Of the lines listed below, return exactly those that run from the line containing "Санкт-Петербург" through the line containing "El procesamiento interno D-XSUB te", both included.

Records from a dataset:
= = =

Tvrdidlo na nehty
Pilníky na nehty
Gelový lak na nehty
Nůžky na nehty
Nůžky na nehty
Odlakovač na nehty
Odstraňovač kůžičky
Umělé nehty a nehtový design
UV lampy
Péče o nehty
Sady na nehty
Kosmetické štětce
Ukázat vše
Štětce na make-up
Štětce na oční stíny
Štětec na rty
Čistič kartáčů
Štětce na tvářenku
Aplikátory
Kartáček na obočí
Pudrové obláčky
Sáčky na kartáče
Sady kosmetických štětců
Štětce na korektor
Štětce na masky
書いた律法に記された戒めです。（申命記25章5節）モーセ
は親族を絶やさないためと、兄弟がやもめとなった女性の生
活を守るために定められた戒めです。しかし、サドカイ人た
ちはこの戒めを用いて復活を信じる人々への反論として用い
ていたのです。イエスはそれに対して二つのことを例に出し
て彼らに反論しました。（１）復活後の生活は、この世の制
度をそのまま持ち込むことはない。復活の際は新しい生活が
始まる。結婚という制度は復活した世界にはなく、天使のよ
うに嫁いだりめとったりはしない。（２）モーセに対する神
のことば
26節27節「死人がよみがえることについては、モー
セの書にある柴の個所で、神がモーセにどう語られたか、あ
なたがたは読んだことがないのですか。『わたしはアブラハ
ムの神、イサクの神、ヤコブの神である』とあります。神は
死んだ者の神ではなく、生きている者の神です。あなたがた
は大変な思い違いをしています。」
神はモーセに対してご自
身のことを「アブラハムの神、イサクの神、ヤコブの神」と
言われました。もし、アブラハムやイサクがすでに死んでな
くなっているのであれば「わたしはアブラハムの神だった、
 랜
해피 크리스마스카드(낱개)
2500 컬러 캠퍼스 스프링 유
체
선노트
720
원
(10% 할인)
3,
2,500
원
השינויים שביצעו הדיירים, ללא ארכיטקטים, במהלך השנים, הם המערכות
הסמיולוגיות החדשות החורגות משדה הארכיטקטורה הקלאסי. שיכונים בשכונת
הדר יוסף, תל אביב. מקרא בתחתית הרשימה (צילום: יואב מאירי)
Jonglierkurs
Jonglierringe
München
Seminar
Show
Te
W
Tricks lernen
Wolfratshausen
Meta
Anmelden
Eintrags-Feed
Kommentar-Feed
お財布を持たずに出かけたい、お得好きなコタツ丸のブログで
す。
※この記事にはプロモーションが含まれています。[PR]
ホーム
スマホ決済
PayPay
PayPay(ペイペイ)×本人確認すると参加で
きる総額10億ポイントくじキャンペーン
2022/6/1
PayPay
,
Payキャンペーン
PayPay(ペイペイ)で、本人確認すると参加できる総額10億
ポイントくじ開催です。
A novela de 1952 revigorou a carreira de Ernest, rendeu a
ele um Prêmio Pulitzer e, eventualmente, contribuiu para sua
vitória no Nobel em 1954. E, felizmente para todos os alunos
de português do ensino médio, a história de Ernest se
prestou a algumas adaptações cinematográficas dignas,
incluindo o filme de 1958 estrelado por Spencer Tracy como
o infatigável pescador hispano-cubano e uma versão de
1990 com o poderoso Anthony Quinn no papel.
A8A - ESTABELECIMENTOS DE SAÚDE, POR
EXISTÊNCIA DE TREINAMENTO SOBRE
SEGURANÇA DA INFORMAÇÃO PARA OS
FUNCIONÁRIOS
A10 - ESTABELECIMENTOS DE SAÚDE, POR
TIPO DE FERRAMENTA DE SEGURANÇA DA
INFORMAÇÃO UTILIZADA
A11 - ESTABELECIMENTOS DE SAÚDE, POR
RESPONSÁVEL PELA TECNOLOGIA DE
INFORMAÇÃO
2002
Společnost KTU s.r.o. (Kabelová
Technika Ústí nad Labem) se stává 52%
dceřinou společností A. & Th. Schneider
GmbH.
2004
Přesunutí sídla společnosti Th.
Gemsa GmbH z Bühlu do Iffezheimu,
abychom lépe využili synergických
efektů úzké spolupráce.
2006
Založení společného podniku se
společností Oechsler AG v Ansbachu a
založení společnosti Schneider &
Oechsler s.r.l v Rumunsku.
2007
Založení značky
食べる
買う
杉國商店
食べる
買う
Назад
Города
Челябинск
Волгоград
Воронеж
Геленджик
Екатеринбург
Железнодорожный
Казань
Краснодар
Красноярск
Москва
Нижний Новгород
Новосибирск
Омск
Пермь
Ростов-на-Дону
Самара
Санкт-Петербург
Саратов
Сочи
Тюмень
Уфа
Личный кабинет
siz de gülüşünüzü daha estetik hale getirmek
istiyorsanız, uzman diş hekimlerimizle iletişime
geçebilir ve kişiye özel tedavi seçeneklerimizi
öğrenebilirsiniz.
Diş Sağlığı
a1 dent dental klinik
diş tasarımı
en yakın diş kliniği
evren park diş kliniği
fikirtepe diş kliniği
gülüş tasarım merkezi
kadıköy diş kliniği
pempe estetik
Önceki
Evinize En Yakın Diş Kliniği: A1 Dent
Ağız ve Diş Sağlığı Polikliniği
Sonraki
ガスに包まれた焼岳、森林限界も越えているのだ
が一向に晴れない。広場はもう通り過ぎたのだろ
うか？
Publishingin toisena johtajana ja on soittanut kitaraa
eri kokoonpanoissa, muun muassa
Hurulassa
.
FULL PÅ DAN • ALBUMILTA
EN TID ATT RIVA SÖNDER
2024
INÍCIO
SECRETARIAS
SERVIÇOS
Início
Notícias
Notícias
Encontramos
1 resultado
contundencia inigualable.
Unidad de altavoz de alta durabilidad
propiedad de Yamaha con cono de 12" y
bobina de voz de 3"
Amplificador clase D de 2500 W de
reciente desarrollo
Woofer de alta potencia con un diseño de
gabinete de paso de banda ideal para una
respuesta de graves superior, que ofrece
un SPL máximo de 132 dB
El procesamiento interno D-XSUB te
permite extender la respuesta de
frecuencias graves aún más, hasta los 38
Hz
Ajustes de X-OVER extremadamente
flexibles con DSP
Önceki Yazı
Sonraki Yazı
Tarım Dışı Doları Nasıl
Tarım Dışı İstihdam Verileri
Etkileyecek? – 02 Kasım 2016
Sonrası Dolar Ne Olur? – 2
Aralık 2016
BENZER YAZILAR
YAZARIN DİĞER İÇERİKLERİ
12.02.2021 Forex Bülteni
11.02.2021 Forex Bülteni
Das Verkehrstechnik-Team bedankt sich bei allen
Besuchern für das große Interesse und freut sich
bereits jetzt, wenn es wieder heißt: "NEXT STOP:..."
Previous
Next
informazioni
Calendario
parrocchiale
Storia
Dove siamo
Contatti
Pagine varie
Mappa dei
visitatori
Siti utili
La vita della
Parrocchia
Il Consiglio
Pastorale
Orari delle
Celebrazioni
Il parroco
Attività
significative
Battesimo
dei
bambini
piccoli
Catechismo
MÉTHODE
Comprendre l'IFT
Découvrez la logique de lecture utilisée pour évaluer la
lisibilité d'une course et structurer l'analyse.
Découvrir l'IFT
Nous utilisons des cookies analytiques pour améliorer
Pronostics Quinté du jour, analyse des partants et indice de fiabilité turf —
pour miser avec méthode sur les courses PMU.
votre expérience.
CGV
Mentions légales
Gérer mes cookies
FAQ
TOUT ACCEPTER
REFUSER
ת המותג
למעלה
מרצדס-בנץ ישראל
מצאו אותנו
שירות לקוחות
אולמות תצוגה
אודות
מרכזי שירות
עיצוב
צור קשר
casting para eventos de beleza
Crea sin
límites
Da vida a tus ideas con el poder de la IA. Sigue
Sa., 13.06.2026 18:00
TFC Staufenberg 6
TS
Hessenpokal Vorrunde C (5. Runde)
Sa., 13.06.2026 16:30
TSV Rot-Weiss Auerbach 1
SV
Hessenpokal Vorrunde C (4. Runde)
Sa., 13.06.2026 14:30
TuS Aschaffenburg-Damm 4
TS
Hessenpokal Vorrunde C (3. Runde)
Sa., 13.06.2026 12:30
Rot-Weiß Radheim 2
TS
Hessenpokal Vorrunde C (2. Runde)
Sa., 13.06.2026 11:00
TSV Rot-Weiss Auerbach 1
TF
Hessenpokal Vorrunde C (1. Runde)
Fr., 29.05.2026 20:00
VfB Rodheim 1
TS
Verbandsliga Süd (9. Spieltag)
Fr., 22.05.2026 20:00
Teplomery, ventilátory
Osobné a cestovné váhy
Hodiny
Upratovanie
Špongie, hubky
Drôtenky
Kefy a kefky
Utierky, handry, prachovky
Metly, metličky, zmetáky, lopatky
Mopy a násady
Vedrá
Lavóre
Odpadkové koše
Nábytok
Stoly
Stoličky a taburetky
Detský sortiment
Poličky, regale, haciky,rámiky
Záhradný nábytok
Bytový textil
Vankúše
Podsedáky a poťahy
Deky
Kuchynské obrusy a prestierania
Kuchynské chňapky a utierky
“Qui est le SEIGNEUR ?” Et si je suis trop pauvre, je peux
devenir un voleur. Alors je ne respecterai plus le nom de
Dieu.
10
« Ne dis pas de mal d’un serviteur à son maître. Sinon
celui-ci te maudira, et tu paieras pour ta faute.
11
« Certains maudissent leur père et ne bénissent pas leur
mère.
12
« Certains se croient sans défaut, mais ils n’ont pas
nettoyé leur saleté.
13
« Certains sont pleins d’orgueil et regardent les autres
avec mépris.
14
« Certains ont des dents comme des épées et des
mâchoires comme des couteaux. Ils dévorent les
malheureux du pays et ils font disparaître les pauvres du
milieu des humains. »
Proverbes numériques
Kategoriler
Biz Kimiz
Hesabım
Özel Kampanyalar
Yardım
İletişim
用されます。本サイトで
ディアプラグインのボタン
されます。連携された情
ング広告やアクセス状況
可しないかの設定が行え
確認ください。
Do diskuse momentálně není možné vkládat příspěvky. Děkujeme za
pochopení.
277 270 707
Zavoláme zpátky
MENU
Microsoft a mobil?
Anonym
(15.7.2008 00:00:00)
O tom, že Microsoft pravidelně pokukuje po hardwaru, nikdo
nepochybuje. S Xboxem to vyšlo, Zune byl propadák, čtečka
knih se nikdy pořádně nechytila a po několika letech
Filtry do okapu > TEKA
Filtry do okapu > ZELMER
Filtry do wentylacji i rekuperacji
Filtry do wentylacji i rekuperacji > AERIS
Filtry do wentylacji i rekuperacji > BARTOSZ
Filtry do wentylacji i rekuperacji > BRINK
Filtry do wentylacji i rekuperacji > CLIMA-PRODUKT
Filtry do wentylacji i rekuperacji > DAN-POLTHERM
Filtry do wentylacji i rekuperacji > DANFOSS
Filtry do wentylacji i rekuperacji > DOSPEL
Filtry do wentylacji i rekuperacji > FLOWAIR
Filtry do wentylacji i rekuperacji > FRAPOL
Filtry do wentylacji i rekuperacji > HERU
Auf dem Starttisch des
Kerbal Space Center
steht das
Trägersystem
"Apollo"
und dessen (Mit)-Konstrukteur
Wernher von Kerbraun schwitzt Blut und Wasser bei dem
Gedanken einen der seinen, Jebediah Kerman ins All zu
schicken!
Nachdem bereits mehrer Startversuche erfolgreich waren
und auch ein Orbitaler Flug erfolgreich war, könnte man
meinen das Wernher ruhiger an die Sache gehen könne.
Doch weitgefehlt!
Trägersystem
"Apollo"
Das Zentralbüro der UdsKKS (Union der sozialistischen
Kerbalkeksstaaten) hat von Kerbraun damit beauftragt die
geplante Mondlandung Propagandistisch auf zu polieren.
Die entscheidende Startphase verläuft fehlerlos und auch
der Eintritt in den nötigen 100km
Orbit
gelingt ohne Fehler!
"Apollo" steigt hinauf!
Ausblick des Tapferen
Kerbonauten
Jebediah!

= = =

**Task response**:
Санкт-Петербург
Саратов
Сочи
Тюмень
Уфа
Личный кабинет
siz de gülüşünüzü daha estetik hale getirmek
istiyorsanız, uzman diş hekimlerimizle iletişime
geçebilir ve kişiye özel tedavi seçeneklerimizi
öğrenebilirsiniz.
Diş Sağlığı
a1 dent dental klinik
diş tasarımı
en yakın diş kliniği
evren park diş kliniği
fikirtepe diş kliniği
gülüş tasarım merkezi
kadıköy diş kliniği
pempe estetik
Önceki
Evinize En Yakın Diş Kliniği: A1 Dent
Ağız ve Diş Sağlığı Polikliniği
Sonraki
ガスに包まれた焼岳、森林限界も越えているのだ
が一向に晴れない。広場はもう通り過ぎたのだろ
うか？
Publishingin toisena johtajana ja on soittanut kitaraa
eri kokoonpanoissa, muun muassa
Hurulassa
.
FULL PÅ DAN • ALBUMILTA
EN TID ATT RIVA SÖNDER
2024
INÍCIO
SECRETARIAS
SERVIÇOS
Início
Notícias
Notícias
Encontramos
1 resultado
contundencia inigualable.
Unidad de altavoz de alta durabilidad
propiedad de Yamaha con cono de 12" y
bobina de voz de 3"
Amplificador clase D de 2500 W de
reciente desarrollo
Woofer de alta potencia con un diseño de
gabinete de paso de banda ideal para una
respuesta de graves superior, que ofrece
un SPL máximo de 132 dB
El procesamiento interno D-XSUB te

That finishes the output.